• EXERCISE:
Repeat the lines of the listing below verbatim, starting at the line that contains "with a compressor" and ending at the line that contains "22 Jun 2026", with both of those lines included.

(Dataset excerpts)
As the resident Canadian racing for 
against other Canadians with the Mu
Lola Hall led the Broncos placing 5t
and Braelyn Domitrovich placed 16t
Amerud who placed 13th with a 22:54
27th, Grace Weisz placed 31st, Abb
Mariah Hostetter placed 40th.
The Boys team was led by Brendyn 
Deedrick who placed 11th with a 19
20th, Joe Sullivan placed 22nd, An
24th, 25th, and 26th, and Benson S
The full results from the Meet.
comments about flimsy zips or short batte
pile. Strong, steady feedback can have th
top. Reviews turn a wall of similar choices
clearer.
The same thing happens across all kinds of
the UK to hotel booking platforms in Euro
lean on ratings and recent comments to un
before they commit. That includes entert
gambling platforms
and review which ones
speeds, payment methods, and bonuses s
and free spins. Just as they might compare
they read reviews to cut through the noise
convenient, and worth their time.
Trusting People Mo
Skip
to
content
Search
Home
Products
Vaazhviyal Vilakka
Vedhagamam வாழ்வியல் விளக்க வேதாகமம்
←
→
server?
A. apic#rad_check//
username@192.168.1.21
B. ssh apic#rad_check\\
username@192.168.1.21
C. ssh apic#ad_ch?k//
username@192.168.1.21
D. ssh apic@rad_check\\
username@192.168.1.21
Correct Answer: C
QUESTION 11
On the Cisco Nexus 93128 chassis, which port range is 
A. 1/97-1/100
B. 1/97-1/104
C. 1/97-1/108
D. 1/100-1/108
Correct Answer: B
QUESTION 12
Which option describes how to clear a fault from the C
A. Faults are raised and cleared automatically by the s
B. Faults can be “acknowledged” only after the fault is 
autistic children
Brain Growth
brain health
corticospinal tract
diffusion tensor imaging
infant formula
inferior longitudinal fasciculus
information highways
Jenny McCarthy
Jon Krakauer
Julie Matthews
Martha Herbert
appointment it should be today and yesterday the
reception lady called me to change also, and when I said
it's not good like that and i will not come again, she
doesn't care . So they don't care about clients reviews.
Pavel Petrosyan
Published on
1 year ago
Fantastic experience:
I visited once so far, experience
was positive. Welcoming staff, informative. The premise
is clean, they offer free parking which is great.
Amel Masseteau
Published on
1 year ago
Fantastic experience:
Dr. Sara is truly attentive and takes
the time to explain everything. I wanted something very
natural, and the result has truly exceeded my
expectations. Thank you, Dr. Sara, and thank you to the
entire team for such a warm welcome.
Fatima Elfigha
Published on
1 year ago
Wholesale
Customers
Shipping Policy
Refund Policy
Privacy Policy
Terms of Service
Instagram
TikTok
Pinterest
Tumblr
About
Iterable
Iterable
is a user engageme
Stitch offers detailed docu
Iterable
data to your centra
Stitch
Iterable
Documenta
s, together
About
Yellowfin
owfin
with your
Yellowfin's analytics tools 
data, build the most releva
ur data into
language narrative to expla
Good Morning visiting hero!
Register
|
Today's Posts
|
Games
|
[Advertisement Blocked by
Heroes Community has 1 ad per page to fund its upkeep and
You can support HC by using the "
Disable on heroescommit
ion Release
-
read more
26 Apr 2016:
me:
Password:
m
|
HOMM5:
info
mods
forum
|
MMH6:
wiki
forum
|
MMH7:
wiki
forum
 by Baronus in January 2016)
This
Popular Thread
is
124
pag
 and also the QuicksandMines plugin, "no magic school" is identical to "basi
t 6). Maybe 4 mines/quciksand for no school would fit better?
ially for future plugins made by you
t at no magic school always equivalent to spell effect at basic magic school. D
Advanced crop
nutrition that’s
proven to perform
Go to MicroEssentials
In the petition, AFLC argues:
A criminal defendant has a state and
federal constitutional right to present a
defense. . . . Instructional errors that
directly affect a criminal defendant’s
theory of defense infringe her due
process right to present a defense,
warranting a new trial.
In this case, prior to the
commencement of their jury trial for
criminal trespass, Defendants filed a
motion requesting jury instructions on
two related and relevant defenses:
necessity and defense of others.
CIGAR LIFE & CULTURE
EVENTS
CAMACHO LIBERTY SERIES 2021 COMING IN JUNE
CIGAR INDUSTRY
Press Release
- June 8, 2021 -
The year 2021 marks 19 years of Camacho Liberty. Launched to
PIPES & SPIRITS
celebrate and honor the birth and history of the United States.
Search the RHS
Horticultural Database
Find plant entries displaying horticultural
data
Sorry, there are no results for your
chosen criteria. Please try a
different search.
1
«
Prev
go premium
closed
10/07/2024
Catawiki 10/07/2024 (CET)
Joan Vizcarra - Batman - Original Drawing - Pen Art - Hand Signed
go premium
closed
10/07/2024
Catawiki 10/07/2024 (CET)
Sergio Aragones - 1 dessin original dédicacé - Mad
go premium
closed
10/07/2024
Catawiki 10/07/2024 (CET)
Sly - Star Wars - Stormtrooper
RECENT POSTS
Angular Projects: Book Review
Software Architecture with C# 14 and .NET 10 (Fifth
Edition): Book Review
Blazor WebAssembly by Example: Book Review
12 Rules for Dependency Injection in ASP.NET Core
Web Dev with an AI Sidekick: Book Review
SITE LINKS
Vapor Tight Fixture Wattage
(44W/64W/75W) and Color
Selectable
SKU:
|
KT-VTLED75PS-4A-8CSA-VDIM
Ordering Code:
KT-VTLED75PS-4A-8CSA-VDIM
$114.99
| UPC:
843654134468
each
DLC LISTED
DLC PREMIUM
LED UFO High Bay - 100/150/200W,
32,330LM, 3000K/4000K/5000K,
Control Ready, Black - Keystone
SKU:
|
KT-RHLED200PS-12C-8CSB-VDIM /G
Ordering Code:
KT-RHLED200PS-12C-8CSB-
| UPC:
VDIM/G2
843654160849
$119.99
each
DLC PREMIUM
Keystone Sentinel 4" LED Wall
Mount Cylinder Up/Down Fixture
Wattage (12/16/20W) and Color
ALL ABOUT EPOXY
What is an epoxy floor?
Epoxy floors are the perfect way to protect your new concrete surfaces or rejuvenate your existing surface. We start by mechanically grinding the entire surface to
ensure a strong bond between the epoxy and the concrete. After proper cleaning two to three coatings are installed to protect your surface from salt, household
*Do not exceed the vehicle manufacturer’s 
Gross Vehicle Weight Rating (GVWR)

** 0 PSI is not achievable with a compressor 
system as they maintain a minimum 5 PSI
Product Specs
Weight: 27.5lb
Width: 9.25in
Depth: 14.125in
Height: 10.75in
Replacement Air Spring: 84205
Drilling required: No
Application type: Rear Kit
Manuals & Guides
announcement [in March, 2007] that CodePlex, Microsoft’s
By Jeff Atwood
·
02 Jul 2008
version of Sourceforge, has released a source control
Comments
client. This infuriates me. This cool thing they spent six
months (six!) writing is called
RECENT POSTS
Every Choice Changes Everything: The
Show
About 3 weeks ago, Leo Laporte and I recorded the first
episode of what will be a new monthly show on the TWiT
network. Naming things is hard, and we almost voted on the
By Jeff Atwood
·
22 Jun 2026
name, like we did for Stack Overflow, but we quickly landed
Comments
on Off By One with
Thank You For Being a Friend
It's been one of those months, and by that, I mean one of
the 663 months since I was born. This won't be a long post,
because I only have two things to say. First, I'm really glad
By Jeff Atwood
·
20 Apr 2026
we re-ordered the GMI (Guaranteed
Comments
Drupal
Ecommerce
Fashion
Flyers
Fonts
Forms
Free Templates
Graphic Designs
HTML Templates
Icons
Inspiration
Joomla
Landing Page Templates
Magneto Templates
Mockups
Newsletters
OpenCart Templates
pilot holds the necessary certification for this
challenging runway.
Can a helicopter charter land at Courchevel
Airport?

• WRITTEN SOLUTION:
** 0 PSI is not achievable with a compressor 
system as they maintain a minimum 5 PSI
Product Specs
Weight: 27.5lb
Width: 9.25in
Depth: 14.125in
Height: 10.75in
Replacement Air Spring: 84205
Drilling required: No
Application type: Rear Kit
Manuals & Guides
announcement [in March, 2007] that CodePlex, Microsoft’s
By Jeff Atwood
·
02 Jul 2008
version of Sourceforge, has released a source control
Comments
client. This infuriates me. This cool thing they spent six
months (six!) writing is called
RECENT POSTS
Every Choice Changes Everything: The
Show
About 3 weeks ago, Leo Laporte and I recorded the first
episode of what will be a new monthly show on the TWiT
network. Naming things is hard, and we almost voted on the
By Jeff Atwood
·
22 Jun 2026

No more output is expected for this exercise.